Stored dataset items
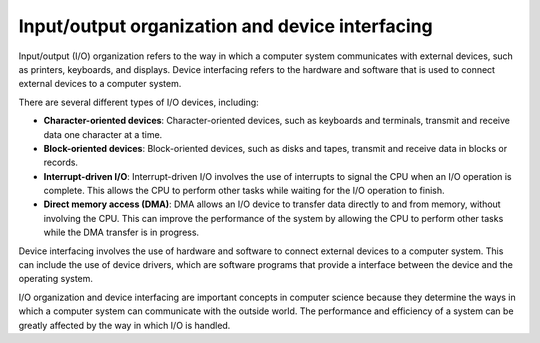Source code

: Input/output organization and device interfacing
================================================

Input/output (I/O) organization refers to the way in which a computer
system communicates with external devices, such as printers, keyboards,
and displays. Device interfacing refers to the hardware and software
that is used to connect external devices to a computer system.

There are several different types of I/O devices, including:

-  **Character-oriented devices**: Character-oriented devices, such as
   keyboards and terminals, transmit and receive data one character at a
   time.

-  **Block-oriented devices**: Block-oriented devices, such as disks and
   tapes, transmit and receive data in blocks or records.

-  **Interrupt-driven I/O**: Interrupt-driven I/O involves the use of
   interrupts to signal the CPU when an I/O operation is complete. This
   allows the CPU to perform other tasks while waiting for the I/O
   operation to finish.

-  **Direct memory access (DMA)**: DMA allows an I/O device to transfer
   data directly to and from memory, without involving the CPU. This can
   improve the performance of the system by allowing the CPU to perform
   other tasks while the DMA transfer is in progress.

Device interfacing involves the use of hardware and software to connect
external devices to a computer system. This can include the use of
device drivers, which are software programs that provide a interface
between the device and the operating system.

I/O organization and device interfacing are important concepts in
computer science because they determine the ways in which a computer
system can communicate with the outside world. The performance and
efficiency of a system can be greatly affected by the way in which I/O
is handled.
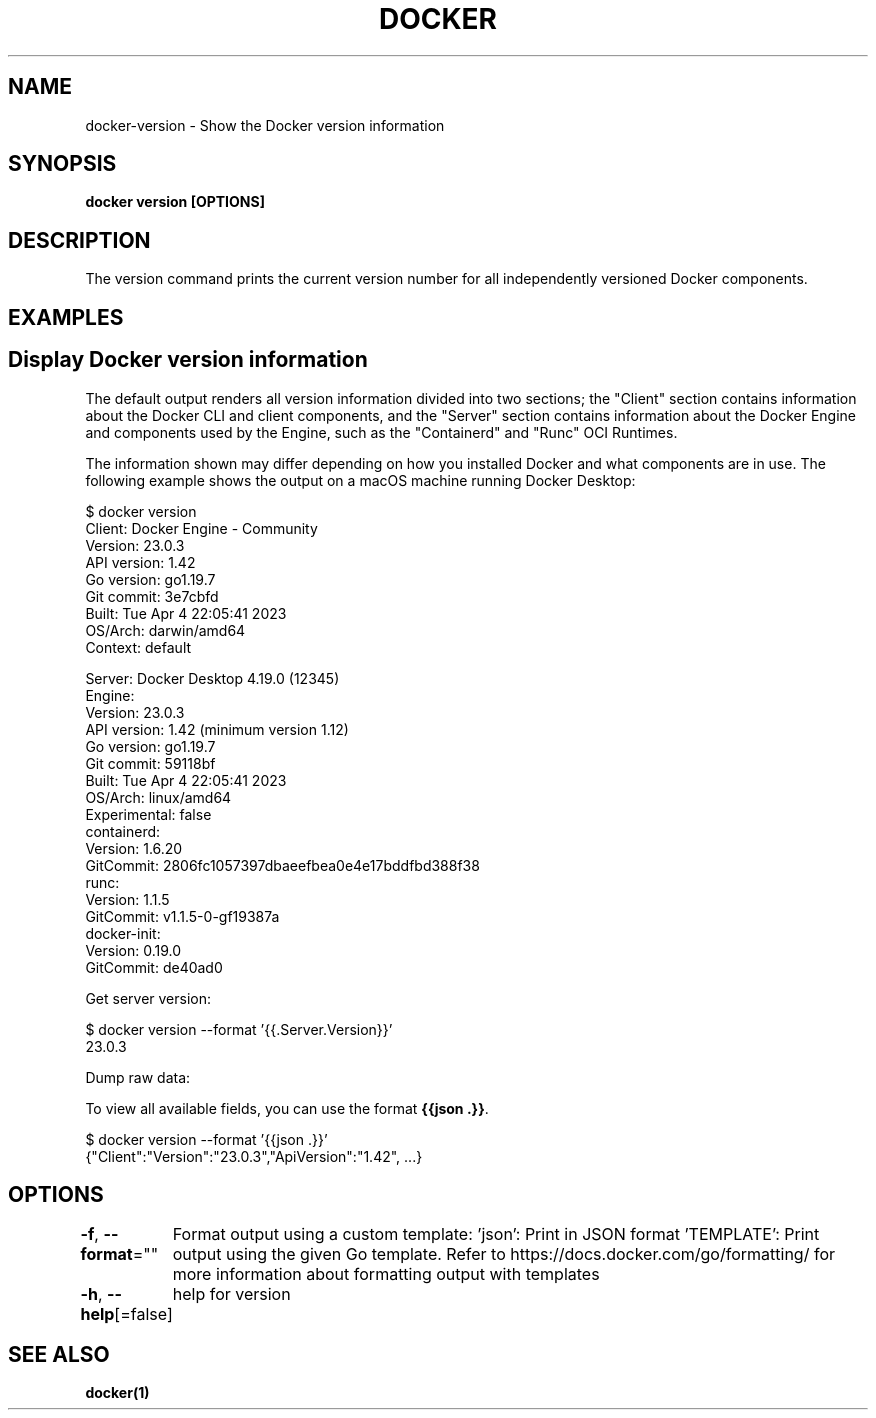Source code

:.nh
.TH "DOCKER" "1" "Feb 2025" "Docker Community" "Docker User Manuals"

.SH NAME
docker-version - Show the Docker version information


.SH SYNOPSIS
\fBdocker version [OPTIONS]\fP


.SH DESCRIPTION
The version command prints the current version number for all independently
versioned Docker components.


.SH EXAMPLES
.SH Display Docker version information
The default output renders all version information divided into two sections;
the "Client" section contains information about the Docker CLI and client
components, and the "Server" section contains information about the Docker
Engine and components used by the Engine, such as the "Containerd" and "Runc"
OCI Runtimes.

.PP
The information shown may differ depending on how you installed Docker and
what components are in use. The following example shows the output on a macOS
machine running Docker Desktop:

.EX
$ docker version
Client: Docker Engine - Community
 Version:           23.0.3
 API version:       1.42
 Go version:        go1.19.7
 Git commit:        3e7cbfd
 Built:             Tue Apr  4 22:05:41 2023
 OS/Arch:           darwin/amd64
 Context:           default

Server: Docker Desktop 4.19.0 (12345)
 Engine:
  Version:          23.0.3
  API version:      1.42 (minimum version 1.12)
  Go version:       go1.19.7
  Git commit:       59118bf
  Built:            Tue Apr  4 22:05:41 2023
  OS/Arch:          linux/amd64
  Experimental:     false
 containerd:
  Version:          1.6.20
  GitCommit:        2806fc1057397dbaeefbea0e4e17bddfbd388f38
 runc:
  Version:          1.1.5
  GitCommit:        v1.1.5-0-gf19387a
 docker-init:
  Version:          0.19.0
  GitCommit:        de40ad0
.EE

.PP
Get server version:

.EX
$ docker version --format '{{.Server.Version}}'
23.0.3
.EE

.PP
Dump raw data:

.PP
To view all available fields, you can use the format \fB{{json .}}\fR\&.

.EX
$ docker version --format '{{json .}}'
{"Client":"Version":"23.0.3","ApiVersion":"1.42", ...}
.EE


.SH OPTIONS
\fB-f\fP, \fB--format\fP=""
	Format output using a custom template:
\&'json':             Print in JSON format
\&'TEMPLATE':         Print output using the given Go template.
Refer to https://docs.docker.com/go/formatting/ for more information about formatting output with templates

.PP
\fB-h\fP, \fB--help\fP[=false]
	help for version


.SH SEE ALSO
\fBdocker(1)\fP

INSTRUCTIONS FOR THE TASK - All that is wanted is each line, word for word, from the first line of the data to the one holding "interrupts to signal", with the pictures left out.

ANSWER AREA -
Source code

: Input/output organization and device interfacing
================================================

Input/output (I/O) organization refers to the way in which a computer
system communicates with external devices, such as printers, keyboards,
and displays. Device interfacing refers to the hardware and software
that is used to connect external devices to a computer system.

There are several different types of I/O devices, including:

-  **Character-oriented devices**: Character-oriented devices, such as
   keyboards and terminals, transmit and receive data one character at a
   time.

-  **Block-oriented devices**: Block-oriented devices, such as disks and
   tapes, transmit and receive data in blocks or records.

-  **Interrupt-driven I/O**: Interrupt-driven I/O involves the use of
   interrupts to signal the CPU when an I/O operation is complete. This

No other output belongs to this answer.